Ariel Sharon's war against the Palestinians

Catholic New Times, Nov 30, 2003 by Ted Schmidt

It was the witty remark of former Israeli ambassador to the UN, Abba Eban that the Palestinians never miss a chance to miss a chance (at making peace). The same unfortunately can now be said of the present prime minister of Israel, Ariel Sharon.

The Second Intifada (also called the al-Aqsa Intifada) began, as many will recall, with Sharon's provocative walk to the Temple Mount adjacent to the Arabic holy shrine in September, 2000. Since then, and during Sharon's tenure as prime minister (since Feb. 6, 2001) 244 suicide attacks have been carried out, thousands of houses demolished, hundres of trees uprooted and 2,200 Palestinian deaths up to April 4, 2003.

There have been 22,308 injured, with 691 Israeli deaths and 498 injured Often, as things were starting to quiet down and a hudna (ceasefire) was implemented by Palestinians in early August, it was Sharon who once again threw kerosene on the smoldering conflagration. With his preemptive strikes and extra-judicial executions, the lifelong Arab-hater followed his predictable pattern.

On October 30 of this year Israel's army chief, Lieutenant-General Moshe Ya'alon, stated the obvious: Sharon's hardline treatment of Palestinian civilians is counter-productive and his policies simply intensify hatred and strengthen terror organizations.

To anybody with the slightest familiarity with Sharon's career, this is entirely true to form, as was his hysterical rejection of the recent Geneva Accord and his construction of recent and notorious Wall through the West Bank, which in effect ended the American Road Map to Peace.

Nobody is in a better position to analyze 8haron's tumultuous career than Israeli academic Baruch Kimmerling, the distinguished research professor at the Department of Sociology at the University of Toronto and the George S. Wise Professor of Sociology at the Hebrew University of Jerusalem.

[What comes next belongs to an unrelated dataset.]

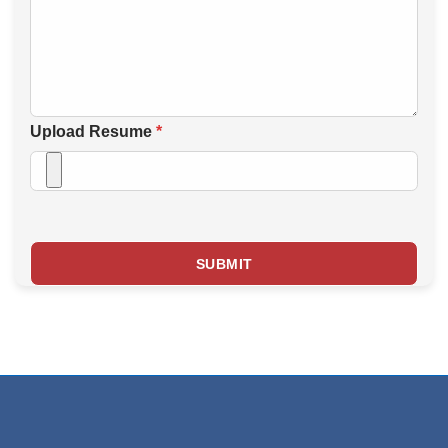
Upload Resume
*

Professor Kimmerling's book is Politicide: Ariel Sharon's War Against the Palestinians. Kimmerling outlines Sharon's shameless career of opportunism which, to be fair, has also included fierce bravery in war.

For him, "Israel under Sharon has become an agent of destruction ... its domestic and foreign policy oriented toward one major goal: the politicide of the Palestinian people." Politicide means the dissolution of the Palestinian people's existence "as a legitimate social, political and economic entity." The major tools of this policy are murders, localized massacres, the elimination of leadership and elite groups, the physical destruction of public institutions and infrastructure, land colonization, starvation, social and political isolation and partial ethnic cleansing." For Kimmerling, this did not start with Sharon.

Historian Benny Morris' work shows how deep ethnic cleansing ("population transfer") went in Zionist thinking. The first politicide was during the 1948 war which according to the author "is not yet common knowledge in Israel."

In an interview with CNT Kimmerling ridiculed "the completely false and historically baseless book of Joan Peters, From Time Immemorial, the second bible of diaspora Jews. Jews want to look at Israel not as a real political and social entity, but mainly as a Utopian dream where everything is pure and right. They know it is not so but feel a 'Jewish responsibility' to defend the Jewish state. No one doubts Morris' findings."

Sharon's history

Kimmerling details Sharon's unhappy childhood 15 miles, north of Tel Aviv, as a mediocre student with a violent temper, one who picked up his basic attitudes toward Palestinians from his parents: "anxiety and scorn." In the 1948 war, Sharon caught the eyes of two colonels, Yitzhak Rabin and Moshe Dayan who were both impressed with the 20-year-old. Yet they had to intervene to mitigate what would become a lifetime description of Sharon's tendencies--"irresponsible, adventurous and imprecise reports."

Sharon then made his mark in Unit 101 in 1953, a small secret commando unit formed to handle reprisal actions. On August 28, 1953 in the refugee camp called Al-Bureji, Sharon engineered a massacre of 43 Palestinian refugees, including seven women. So, began a career described by Egyptian journalist Azmi Bishara in these terms: "Kill unarmed civilians then lie through your teeth. Sharon's been doing it for half a century."

Sharon's defence was that the women were whores who served the murderers. As a reprisal, on October 15, 1953 Sharon blew up 45 houses in Qibya, the inhabitants inside. Sixty seven men, women and children died. In the investigation, Sharon maintained that he ordered his men to check every house and order everybody to leave. His soldiers denied any such order: "Kill unarmed civilians and lie through your teeth."

It was during this period that Sharon became a hero--"Arik, King of Israel"--among the Israeli military and the young, but always at a price. After Suez (1956), he was accused by fellow officers of grandstanding for personal fame, 28 soldiers having been killed and 100 injured in what many saw as pure opportunism, needless and unnecessary.